Exercise aim -
From the entries below, please output exactly the lines starting at the one containing "Glycerol | <5% |" and ending at the one containing "ii. recommending to the Board a", both included.

[Opening Data provided section]

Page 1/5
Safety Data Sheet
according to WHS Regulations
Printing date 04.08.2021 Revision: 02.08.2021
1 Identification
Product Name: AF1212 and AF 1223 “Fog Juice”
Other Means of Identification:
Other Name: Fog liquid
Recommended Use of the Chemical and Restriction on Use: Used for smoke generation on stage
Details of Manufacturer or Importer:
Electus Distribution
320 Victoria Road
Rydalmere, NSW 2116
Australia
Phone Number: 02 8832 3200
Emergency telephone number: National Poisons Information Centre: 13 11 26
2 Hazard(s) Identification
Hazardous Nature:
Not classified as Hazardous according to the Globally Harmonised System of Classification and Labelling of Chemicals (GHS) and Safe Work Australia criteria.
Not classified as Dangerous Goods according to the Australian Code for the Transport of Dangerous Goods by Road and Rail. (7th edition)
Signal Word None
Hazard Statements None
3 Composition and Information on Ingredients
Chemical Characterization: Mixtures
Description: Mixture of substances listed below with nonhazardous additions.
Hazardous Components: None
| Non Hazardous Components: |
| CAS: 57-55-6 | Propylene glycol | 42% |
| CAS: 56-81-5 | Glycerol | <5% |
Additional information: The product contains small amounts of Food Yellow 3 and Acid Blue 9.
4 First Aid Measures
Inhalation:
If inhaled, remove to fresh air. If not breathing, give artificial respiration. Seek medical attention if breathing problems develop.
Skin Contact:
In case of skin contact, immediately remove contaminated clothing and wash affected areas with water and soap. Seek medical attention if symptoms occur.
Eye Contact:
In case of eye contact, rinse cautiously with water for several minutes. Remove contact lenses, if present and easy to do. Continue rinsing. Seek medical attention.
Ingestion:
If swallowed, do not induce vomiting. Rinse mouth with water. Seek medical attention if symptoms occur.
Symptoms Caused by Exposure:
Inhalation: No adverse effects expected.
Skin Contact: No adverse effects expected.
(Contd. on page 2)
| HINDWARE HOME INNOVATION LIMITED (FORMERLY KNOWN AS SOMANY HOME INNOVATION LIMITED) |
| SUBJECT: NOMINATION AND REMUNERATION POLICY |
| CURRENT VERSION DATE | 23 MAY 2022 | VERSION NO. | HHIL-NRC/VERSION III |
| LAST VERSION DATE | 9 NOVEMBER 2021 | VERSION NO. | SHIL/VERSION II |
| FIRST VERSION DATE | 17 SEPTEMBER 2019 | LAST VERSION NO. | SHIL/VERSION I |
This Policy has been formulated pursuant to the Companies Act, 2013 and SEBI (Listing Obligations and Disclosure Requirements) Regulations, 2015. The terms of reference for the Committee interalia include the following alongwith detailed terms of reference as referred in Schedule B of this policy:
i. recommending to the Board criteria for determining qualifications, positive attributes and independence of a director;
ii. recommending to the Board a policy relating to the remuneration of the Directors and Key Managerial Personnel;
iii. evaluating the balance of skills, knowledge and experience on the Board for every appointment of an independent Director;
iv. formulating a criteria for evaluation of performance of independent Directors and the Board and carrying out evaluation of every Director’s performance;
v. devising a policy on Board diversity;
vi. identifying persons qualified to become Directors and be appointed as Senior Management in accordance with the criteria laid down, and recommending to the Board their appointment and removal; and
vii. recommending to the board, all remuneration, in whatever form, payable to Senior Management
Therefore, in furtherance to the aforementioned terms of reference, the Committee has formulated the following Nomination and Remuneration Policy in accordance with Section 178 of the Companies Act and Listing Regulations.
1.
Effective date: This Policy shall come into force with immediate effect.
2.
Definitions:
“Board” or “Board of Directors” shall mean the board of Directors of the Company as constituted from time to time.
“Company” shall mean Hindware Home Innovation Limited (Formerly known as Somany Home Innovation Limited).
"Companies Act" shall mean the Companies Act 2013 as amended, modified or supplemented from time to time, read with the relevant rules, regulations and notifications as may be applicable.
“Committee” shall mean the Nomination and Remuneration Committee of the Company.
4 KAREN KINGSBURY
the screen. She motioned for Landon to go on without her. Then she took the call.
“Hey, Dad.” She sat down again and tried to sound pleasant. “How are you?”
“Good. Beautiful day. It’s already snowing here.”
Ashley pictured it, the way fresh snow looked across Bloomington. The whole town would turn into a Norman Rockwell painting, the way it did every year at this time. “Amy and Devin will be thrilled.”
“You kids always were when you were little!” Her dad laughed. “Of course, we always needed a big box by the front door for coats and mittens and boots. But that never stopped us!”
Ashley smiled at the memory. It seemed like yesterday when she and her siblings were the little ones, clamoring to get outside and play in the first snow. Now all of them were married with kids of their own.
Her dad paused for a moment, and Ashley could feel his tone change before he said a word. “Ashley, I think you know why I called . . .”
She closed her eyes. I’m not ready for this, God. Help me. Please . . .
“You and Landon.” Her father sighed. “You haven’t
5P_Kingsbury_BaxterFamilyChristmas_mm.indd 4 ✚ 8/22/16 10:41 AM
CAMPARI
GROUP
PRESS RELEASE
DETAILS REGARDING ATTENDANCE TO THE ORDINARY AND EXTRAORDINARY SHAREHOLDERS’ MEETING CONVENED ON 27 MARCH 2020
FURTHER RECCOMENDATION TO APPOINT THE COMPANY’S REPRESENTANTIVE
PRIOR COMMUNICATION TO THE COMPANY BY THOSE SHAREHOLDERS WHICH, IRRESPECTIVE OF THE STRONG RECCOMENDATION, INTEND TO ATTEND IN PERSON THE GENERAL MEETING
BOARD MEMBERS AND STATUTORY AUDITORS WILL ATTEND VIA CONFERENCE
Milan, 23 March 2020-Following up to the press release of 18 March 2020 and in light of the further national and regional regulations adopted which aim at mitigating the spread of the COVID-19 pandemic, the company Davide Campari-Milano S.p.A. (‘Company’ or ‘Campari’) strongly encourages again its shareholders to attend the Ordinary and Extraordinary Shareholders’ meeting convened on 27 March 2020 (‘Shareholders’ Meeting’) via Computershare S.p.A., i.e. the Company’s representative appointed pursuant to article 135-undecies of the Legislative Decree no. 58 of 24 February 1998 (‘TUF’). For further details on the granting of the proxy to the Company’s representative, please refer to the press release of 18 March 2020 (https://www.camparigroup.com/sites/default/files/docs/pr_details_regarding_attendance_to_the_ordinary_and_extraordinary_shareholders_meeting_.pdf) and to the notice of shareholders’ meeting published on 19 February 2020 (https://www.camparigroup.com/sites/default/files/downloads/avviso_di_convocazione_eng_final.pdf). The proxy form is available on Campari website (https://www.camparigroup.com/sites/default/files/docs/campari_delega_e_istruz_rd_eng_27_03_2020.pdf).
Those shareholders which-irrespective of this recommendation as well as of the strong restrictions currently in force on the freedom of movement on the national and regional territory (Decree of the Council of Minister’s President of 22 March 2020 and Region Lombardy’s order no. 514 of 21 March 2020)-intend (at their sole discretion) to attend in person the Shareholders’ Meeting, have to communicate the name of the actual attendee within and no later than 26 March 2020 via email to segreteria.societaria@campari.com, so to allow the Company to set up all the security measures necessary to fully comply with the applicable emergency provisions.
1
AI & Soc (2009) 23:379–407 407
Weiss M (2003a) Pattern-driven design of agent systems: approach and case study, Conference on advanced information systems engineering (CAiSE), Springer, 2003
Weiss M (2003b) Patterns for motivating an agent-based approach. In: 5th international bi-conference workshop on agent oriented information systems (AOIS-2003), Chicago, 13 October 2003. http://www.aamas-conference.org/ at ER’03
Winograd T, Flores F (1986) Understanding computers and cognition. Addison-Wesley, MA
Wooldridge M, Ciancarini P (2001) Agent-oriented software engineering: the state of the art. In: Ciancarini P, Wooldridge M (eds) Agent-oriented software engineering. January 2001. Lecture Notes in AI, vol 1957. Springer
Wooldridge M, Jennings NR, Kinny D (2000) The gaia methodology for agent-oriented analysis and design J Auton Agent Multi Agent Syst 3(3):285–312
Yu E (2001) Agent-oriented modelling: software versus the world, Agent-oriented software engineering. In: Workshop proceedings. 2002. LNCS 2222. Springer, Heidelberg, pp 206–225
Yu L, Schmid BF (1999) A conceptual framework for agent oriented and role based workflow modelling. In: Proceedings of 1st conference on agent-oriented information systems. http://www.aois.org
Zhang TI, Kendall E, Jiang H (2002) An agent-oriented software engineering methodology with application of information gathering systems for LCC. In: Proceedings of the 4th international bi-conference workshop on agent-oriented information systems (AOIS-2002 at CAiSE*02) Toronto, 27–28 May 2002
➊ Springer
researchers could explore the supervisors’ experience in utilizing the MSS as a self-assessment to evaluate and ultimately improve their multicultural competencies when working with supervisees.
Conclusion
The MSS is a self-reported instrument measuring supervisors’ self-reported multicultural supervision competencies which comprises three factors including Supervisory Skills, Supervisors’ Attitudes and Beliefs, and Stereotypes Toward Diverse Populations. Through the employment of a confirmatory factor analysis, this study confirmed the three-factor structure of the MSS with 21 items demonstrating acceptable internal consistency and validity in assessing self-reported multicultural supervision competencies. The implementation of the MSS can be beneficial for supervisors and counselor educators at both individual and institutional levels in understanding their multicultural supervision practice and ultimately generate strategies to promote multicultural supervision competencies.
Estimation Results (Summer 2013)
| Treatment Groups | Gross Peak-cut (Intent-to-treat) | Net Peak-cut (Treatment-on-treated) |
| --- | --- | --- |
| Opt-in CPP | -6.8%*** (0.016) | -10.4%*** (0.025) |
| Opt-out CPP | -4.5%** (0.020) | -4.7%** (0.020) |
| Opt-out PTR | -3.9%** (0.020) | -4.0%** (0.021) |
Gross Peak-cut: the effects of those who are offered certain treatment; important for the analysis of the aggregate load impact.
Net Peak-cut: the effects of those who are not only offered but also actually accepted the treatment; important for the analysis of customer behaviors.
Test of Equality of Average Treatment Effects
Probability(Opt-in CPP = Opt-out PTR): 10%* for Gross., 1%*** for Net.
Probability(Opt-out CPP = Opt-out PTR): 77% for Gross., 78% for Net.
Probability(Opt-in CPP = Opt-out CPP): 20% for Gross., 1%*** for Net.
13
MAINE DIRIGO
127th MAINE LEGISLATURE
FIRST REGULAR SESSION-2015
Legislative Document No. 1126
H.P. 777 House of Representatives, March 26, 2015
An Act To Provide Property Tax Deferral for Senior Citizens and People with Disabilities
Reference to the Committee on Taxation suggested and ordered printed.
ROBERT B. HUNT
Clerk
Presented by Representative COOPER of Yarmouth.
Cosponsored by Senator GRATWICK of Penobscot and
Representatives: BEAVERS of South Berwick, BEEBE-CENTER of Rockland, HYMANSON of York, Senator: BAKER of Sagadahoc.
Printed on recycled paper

[Closing Data provided section]

Exercise solution -
| CAS: 56-81-5 | Glycerol | <5% |
Additional information: The product contains small amounts of Food Yellow 3 and Acid Blue 9.
4 First Aid Measures
Inhalation:
If inhaled, remove to fresh air. If not breathing, give artificial respiration. Seek medical attention if breathing problems develop.
Skin Contact:
In case of skin contact, immediately remove contaminated clothing and wash affected areas with water and soap. Seek medical attention if symptoms occur.
Eye Contact:
In case of eye contact, rinse cautiously with water for several minutes. Remove contact lenses, if present and easy to do. Continue rinsing. Seek medical attention.
Ingestion:
If swallowed, do not induce vomiting. Rinse mouth with water. Seek medical attention if symptoms occur.
Symptoms Caused by Exposure:
Inhalation: No adverse effects expected.
Skin Contact: No adverse effects expected.
(Contd. on page 2)
| HINDWARE HOME INNOVATION LIMITED (FORMERLY KNOWN AS SOMANY HOME INNOVATION LIMITED) |
| SUBJECT: NOMINATION AND REMUNERATION POLICY |
| CURRENT VERSION DATE | 23 MAY 2022 | VERSION NO. | HHIL-NRC/VERSION III |
| LAST VERSION DATE | 9 NOVEMBER 2021 | VERSION NO. | SHIL/VERSION II |
| FIRST VERSION DATE | 17 SEPTEMBER 2019 | LAST VERSION NO. | SHIL/VERSION I |
This Policy has been formulated pursuant to the Companies Act, 2013 and SEBI (Listing Obligations and Disclosure Requirements) Regulations, 2015. The terms of reference for the Committee interalia include the following alongwith detailed terms of reference as referred in Schedule B of this policy:
i. recommending to the Board criteria for determining qualifications, positive attributes and independence of a director;
ii. recommending to the Board a policy relating to the remuneration of the Directors and Key Managerial Personnel;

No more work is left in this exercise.